━━━━━ EXCERPT

# Pylops-GPU - extending pytorch with Lops

### Author: M.Ravasi

In this notebook we experiment with extending Pytorch with PyLops linear operators

In [2]:
%load_ext autoreload
%autoreload 2
%matplotlib inline
%pylab inline

import warnings
warnings.filterwarnings('ignore')

import numpy as np
import torch
import torch.nn as nn
import torch.nn.functional as F
import scipy as sp
import matplotlib.pyplot as plt
import pylops
import pylops_gpu

from torch.autograd import gradcheck
from scipy.signal import triang
from pylops import Diagonal, MatrixMult, FirstDerivative
from pylops.utils import dottest
from pylops import Restriction

from scipy.sparse.linalg import cg
from pylops_gpu import TorchOperator
from pylops_gpu.utils.backend import device
from pylops_gpu.utils import dottest as gdottest
from pylops_gpu import Restriction as gRestriction

The autoreload extension is already loaded. To reload it, use:
  %reload_ext autoreload
Populating the interactive namespace from numpy and matplotlib


## Gradient of scalar-scalar

Let's consider the following **scalar** input and output function:

$$f(x) = (3*x)^2$$

that is expressed as:

$$y = 3*x, \quad z = y^2$$

We can thus compute the following derivatives

$$df/dx = 18 * x, \quad dy/dx = 3$$

In [3]:
x = torch.ones(1, requires_grad=True)

━━━━━━━━━━
━━━━━ RECORDED DATA

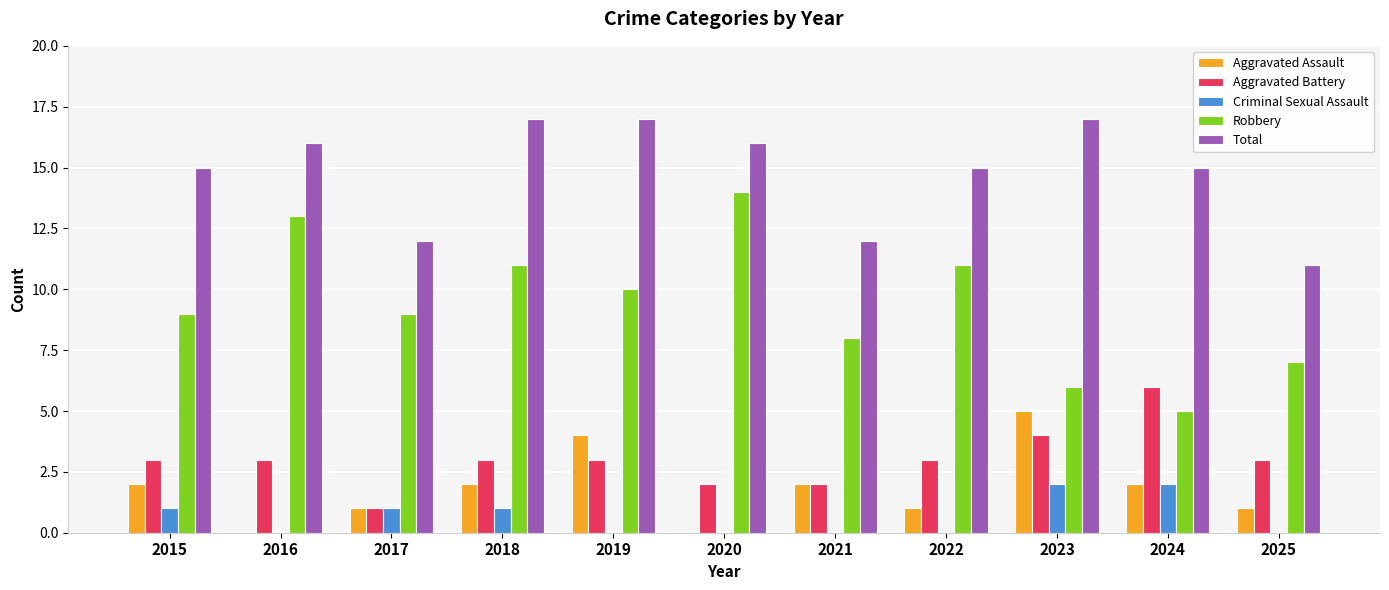

How many series are shown in this chart?

5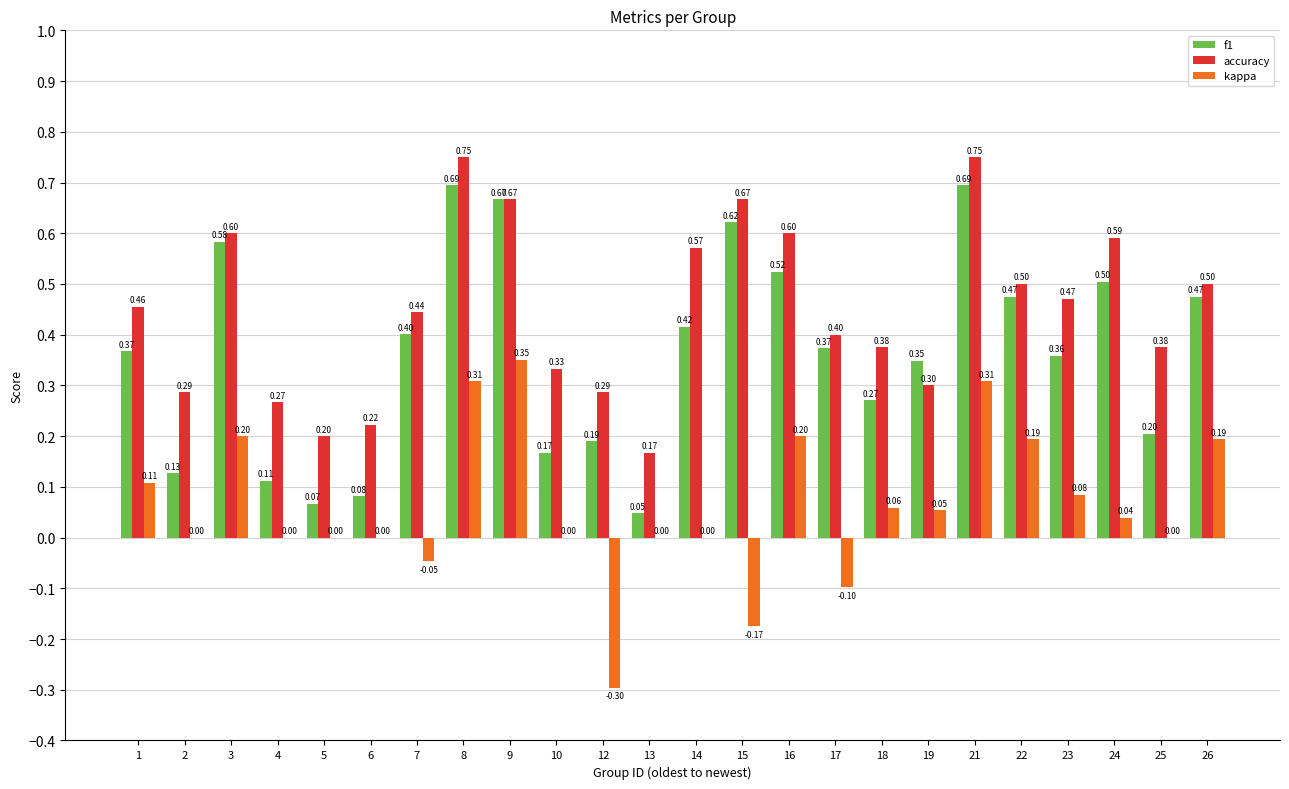

Between 8 and 19, which series saw the biggest shift?

accuracy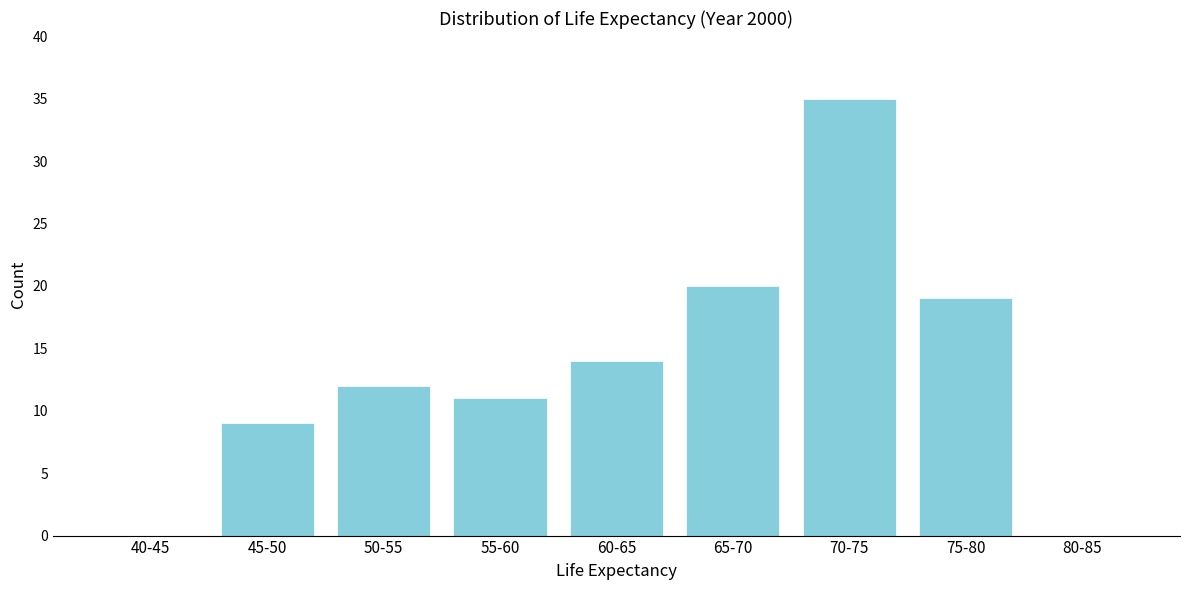

Reading right to left, what are all the values shown in this chart?

80-85=0	75-80=19	70-75=35	65-70=20	60-65=14	55-60=11	50-55=12	45-50=9	40-45=0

━━━━━━━━━━

◆ **ACTIVITY LIST**:
• A. In the Pylops-GPU notebook, what is the derivative df/dx for the scalar-scalar example?
• B. Continue the Pylops-GPU notebook, picking up after its final line of code.
The records have no role in any of this.

◆ **EXERCISE ANSWERS**:
• A. df/dx = 18 * x

• B.
y = 3 * x
z = y ** 2

In [4]:
z.backward(retain_graph=True)
print(x.grad)

tensor([18.])


In [5]:
x.grad.data.zero_() # always clean gradient otherwise it will be summed
y.backward(retain_graph=True)
print(x.grad)

x.grad.data.zero_() # always clean gradient otherwise it will be summed
z.backward(retain_graph=True)
print(x.grad)

tensor([3.])
tensor([18.])


## Gradient of vector-scalar

Let's do the same with a **scalar** function and a **vectorial** input

$$f(\textbf{x}) = \sum (3*\textbf{x})^2$$

We can thus compute the following derivatives

$$df/dx_i = 18 * x_i$$

In [13]:
x = torch.arange(5, dtype=torch.float32, requires_grad=True)
y = 3 * x
z = torch.sum(y ** 2)

In [14]:
z.backward(retain_graph=True)
#z.backward(torch.tensor(1.), retain_graph=True)
print(x.grad)

tensor([ 0., 18., 36., 54., 72.])


## Gradient of vector-vector

Finally we consider a **vectorial** function and a **vectorial** input

$$\textbf{y} = 3*\textbf{x}^2$$

Now we cannot compute the jacobian, but we can compute the product of the jacobian by a vector $$\textbf{J}^T * \textbf{v}$$.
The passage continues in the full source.